但是也有不少人雖未表態,但在下朝之后對棠家的表態十分贊賞。如今北境軍已經沒了武肅王鎮守北庭時的軍威,郭老將軍已老邁得不成樣子了,朝廷擬在郭老將軍去世后,封第三位異姓王宋溪明,以便將宋溪明綁在北境,全力抵擋燕軍南下。就連麒麟冠服也早就送往了北境。從這件事上可以看出,陛下是多不想讓武肅王韓守誠重掌大權。
“說起來,白衍還是怕那個洛陽的人!”京城新安的一間酒肆,一缺了門牙的老頭子數著銀子,抬起頭對著抹桌子的少女笑了笑。那少女沒有說話,只是瞪了眼那老頭子。
那老頭也回瞪了一眼,繼續道:“慕容長恭,那小子打銑城的時候,和韓守誠一樣用兵詭譎,那宋家小子就算死在北境也是不稀奇的?!?p> 聽到女子不搭話,老人把手中銀子咬了一口,又提起筆不知道寫什么去了。
這一日,新安城中不知是如何風云涌動的,國子監學子們抬著一具尸體回去了。祭酒趙邕生又躲在家中不見客,但暗地里卻是將晏青那個老太監給祖宗十八代給問候了個遍。
中書令李青云府上的小院內,這位年紀雖大,但走路卻不見絲毫老態的宰相大人竟在庭中踱步,眉間微蹙。近日來朝廷里的風刮得是越來越大了,他李青云雖然是歷經三朝的老人了,直到新朝才但上了中書令一職,什么大場面沒見過!
像今日的朝堂,也不是那么一次兩次了!
“恩師,棠家已向洛陽那邊開始示好了,那棠家的小輩還要不要調到中書省?”一個精明干練的男子問眼前手縷長髯的宰相道。
“政令即將推行,就算是北境將有戰事,也不可拖緩!至于洛陽那邊,就看陛下的意思了!”李青云對他的這位得意門生緩緩說道:“至于那棠家后生,暫且擱置,不然會影響事情!”
“還有,兵部收到宋溪明的折子,要求朝廷援兵糧,北燕皇子慕容長恭已陳兵三十萬,隨時準備南下!”這個精明干練的男子又問道。

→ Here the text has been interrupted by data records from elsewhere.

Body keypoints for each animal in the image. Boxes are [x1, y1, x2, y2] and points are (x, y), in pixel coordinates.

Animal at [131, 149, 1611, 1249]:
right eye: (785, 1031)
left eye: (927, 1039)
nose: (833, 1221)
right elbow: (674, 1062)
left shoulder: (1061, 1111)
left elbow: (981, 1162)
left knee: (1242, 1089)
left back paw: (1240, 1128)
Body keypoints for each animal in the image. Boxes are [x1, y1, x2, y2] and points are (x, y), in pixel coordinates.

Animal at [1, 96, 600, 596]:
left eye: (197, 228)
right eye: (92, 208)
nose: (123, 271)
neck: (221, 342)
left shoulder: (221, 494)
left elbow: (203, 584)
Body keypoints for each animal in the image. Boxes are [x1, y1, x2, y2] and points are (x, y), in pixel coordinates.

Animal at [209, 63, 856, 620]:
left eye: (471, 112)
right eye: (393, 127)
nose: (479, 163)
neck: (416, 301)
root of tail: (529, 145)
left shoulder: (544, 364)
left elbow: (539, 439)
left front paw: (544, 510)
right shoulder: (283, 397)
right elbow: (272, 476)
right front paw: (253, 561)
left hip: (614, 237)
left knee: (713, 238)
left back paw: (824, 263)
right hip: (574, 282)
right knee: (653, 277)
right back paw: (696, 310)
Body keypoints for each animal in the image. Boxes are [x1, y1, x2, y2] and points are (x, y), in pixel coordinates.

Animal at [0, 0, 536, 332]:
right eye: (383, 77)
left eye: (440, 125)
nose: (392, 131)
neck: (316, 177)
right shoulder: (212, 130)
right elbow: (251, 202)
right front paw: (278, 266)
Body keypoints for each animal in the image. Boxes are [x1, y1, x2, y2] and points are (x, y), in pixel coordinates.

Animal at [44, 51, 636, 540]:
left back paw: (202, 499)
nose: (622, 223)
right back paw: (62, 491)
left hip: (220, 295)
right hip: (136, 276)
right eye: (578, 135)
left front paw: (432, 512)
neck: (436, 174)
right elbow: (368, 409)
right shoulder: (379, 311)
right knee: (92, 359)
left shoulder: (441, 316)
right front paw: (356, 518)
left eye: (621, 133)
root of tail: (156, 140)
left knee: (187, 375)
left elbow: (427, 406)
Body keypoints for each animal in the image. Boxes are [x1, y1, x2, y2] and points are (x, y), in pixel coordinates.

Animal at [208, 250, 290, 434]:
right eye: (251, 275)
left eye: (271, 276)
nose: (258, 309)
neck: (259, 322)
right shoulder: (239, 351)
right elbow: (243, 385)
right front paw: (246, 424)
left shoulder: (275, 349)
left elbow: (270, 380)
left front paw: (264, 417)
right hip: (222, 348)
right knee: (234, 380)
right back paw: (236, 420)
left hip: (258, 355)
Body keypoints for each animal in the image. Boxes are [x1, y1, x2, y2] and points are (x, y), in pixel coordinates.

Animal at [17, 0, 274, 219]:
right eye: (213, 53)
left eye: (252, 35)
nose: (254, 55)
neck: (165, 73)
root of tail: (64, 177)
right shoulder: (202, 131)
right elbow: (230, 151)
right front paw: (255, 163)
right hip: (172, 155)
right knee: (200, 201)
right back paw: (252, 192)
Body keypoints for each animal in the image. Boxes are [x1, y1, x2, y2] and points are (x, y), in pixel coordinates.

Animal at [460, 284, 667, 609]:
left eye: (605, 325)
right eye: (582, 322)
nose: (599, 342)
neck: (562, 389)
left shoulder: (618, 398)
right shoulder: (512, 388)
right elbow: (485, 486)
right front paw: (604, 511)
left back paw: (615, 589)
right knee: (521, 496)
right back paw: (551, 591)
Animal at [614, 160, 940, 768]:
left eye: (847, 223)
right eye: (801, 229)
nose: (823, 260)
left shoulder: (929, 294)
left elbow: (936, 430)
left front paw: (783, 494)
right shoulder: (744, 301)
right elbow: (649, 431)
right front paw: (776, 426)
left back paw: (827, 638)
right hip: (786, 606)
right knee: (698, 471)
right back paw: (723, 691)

李青云捋著長須的手遲疑了一下,又說道:“這時候邊軍不支,怕是會影響陛下對武肅王的態度,很多已經成為定局的事情恐怕會因此而改變!”
“讓兵部將折子擱置十天再呈上去!”
這年輕干練的男子深深地看了一眼這位一直提攜他的恩師,他始終不明白自己為什么會得到此人的青睞,年紀輕輕就一路被提拔到兵部侍郎一職。
放眼是多年前與他一同參加恩科的,都被踢到各個地方郡縣,好一點的還在道府一級做著幕僚,但依舊看著地方勢力的臉色辦事,這官做的格外憋屈!近些年來有的人才被調到京城做一些閑職。
像這些事他一直不敢問眼前的恩師,但在朝廷中呆久了也是看出了一些端倪。